Le Real Madrid a souffert ce mardi en battant l'Asvel Villeurbanne (69-80), dans un match dans lequel les Blancs, menés pendant pratiquement tout le match, ont réagi avec un score de 8-24 dans le dernier quart-temps, grâce à la défense d'Usman Garuba et à la qualité de but de Trey Lyles.
Comme il l'a déjà annoncé lors de la conférence de presse après le classique, Sergio Scariolo a mis au repos Deck et Llull et a complété l'effectif avec Chuma Okeke et Gabriele Procida, absents contre le Barça.

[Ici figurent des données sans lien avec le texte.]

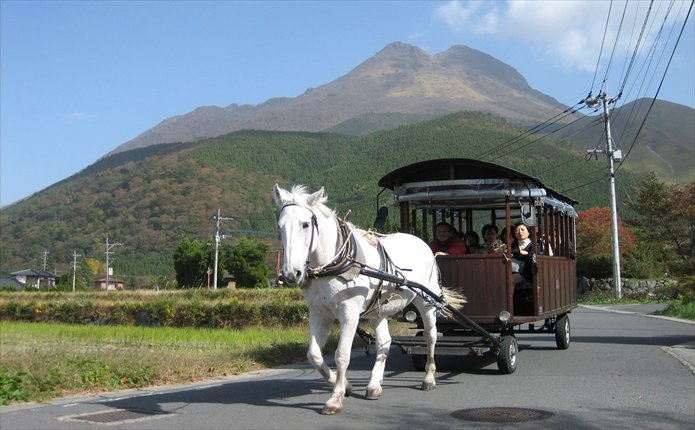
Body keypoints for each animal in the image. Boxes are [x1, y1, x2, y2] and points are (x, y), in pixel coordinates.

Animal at [274, 183, 464, 414]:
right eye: (280, 226)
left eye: (305, 224)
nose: (291, 274)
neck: (333, 261)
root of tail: (421, 241)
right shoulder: (319, 312)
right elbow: (314, 355)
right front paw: (344, 385)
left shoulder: (349, 314)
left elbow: (342, 354)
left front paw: (335, 398)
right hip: (378, 309)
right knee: (384, 342)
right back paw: (374, 385)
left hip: (426, 301)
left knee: (430, 337)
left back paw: (428, 378)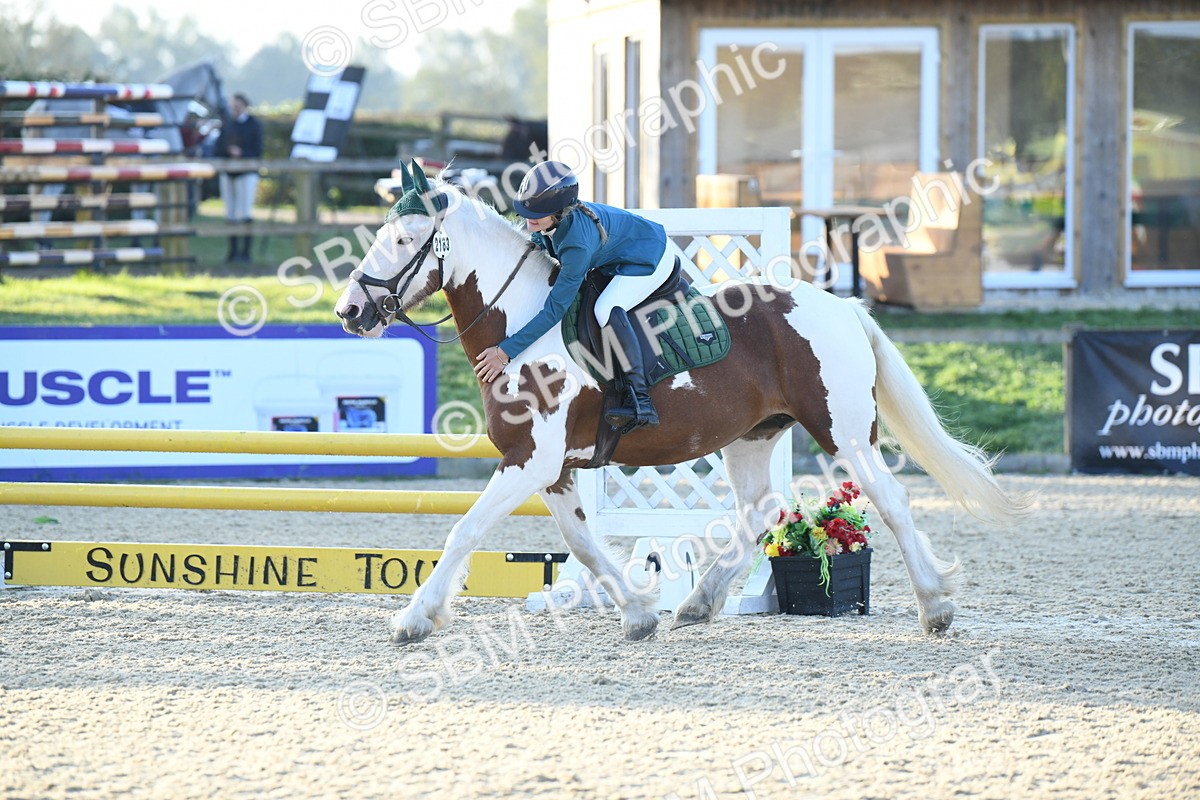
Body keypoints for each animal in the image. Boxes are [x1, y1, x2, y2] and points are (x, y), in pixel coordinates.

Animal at [334, 162, 1025, 644]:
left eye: (404, 239)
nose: (349, 312)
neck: (523, 321)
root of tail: (842, 305)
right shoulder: (551, 470)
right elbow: (583, 544)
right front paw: (639, 612)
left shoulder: (530, 460)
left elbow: (465, 530)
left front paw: (415, 619)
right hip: (753, 436)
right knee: (760, 511)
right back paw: (698, 602)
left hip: (845, 431)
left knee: (892, 500)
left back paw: (936, 607)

Heurtel a assumé le leadership laissé par De Colo et l'Asvel s'est rapprochée largement dans les premières minutes dans le but de récupérer le ballon et de punir le lent équilibre défensif madrilène. En attaque, l'équipe de Scariolo a mis du temps à graisser la machine, avec Okeke, encore titulaire, qui a réussi sa quatrième tentative en 6,75 et avec Hezonja qui s'est précipité à la recherche de son premier panier du match, 5-10 (min.5).
Avec Lyles sur le terrain et en partenariat avec Len, les Blancs ont encore une fois fourni de nombreuses situations d'éclaircissement au Canadien pour punir au poste bas et depuis le périmètre avec sept points. Le départ de Glynn Watson du banc de l'Asvel a révolutionné le rythme offensif des Français, qui terminent le premier quart-temps devant 18-17.
Sans Tavares dans la zone, le Real Madrid a eu du mal à contenir le rebond offensif de l'Asvel au début du deuxième quart-temps et a succombé en défense face à Watson et Seljaas. La menace de Lyles dans la peinture a amené les hôtes à commettre quatre fautes d'équipe au cours des quatre premières minutes de la période, ce qui a adouci leur élan défensif.
Les Blancs, qui ont terminé avec sept défaites en première mi-temps, ont eu besoin une fois de plus de la meilleure version de Campazzo dans la direction qui, avec un triple, a quelque peu résisté à la tempête d'un Madrid derrière flou et déconnecté, 32-26 (min.16). L'équipe de Scariolo a continué à donner une seconde chance à l'Asvel, huit sacs offensifs, tout en échouant à réaliser plusieurs lancers francs, se retirant aux vestiaires avec cinq points de retard au tableau d'affichage et avec un mauvais pressentiment sur le match, 41-36.
La reprise ne relance pas le Real Madrid, qui se retrouve mené à dix (48-38, min.23), incapable de contenir un Heurtel qui se lèche les babines sur le terrain. Les triples de Campazzo et Okeke et l'efficacité de Tavares sur le tir personnel ont remis l'équipe merengue dans le match avec un score partiel de 2-8 (50-46, min.25).
Hezonja et Maledon, qui ont refusé d'affronter le panier en première mi-temps, et Garuba, avec des minutes sans précédent jusqu'à présent, ont semblé contrecarrer l'incontrôlable Watson, qui avec un triple a maintenu l'avantage de l'équipe locale dans la dernière période, 61-56.
L'agressivité de Garuba derrière et la décision d'Andrés Feliz et Maledon en attaque ont permis au Real Madrid de reprendre le contrôle du score, ce qui ne s'était pas produit depuis le premier quart-temps, 63-65, à six minutes et demie de la fin. Quelques bonnes actions de Lyles, dont un triple, ont amené Pierric Poupet à arrêter le match avec le maximum du visiteur, 65-71 (min.35).
Garuba, actif de ses mains et de ses pieds, a soutenu la défense de l'équipe de Scariolo, qui n'a accordé que huit points dans le dernier quart-temps. De l'autre côté du terrain, Lyles, auteur de 21 points, a permis d'éviter ce qui aurait été une douloureuse défaite du Real Madrid lors de sa première sortie de 2026.
– Fiche technique :
69. Asvel Villeurbanne (18+23+20+8) : Heurtel (12), Harrison (6), Lighty (3), Ndiaye (6), Vautier (-), -cinq de départ-, Watson (14), Jackson (8), Atamna (-), Massa (8), Seljaas (3), Traoré (7) et Eboua (2).
80. Real Madrid (17+19+20+24) : Campazzo (15), Abalde (-), Hezonja (6), Okeke (6) et Tavares (12) -cinq de départ-, Maledon (9), Feliz (4), Krämer (-), Procida (-), Lyles (21), Garuba (5) et Len (2).
Arbitres : Robert Lottermoser (GER), Saulius Racys (LTU) et Christian Theis (GER).
Incidents : match de la vingtième journée de l'Euroligue disputé à la LDLC Arena de Lyon (France).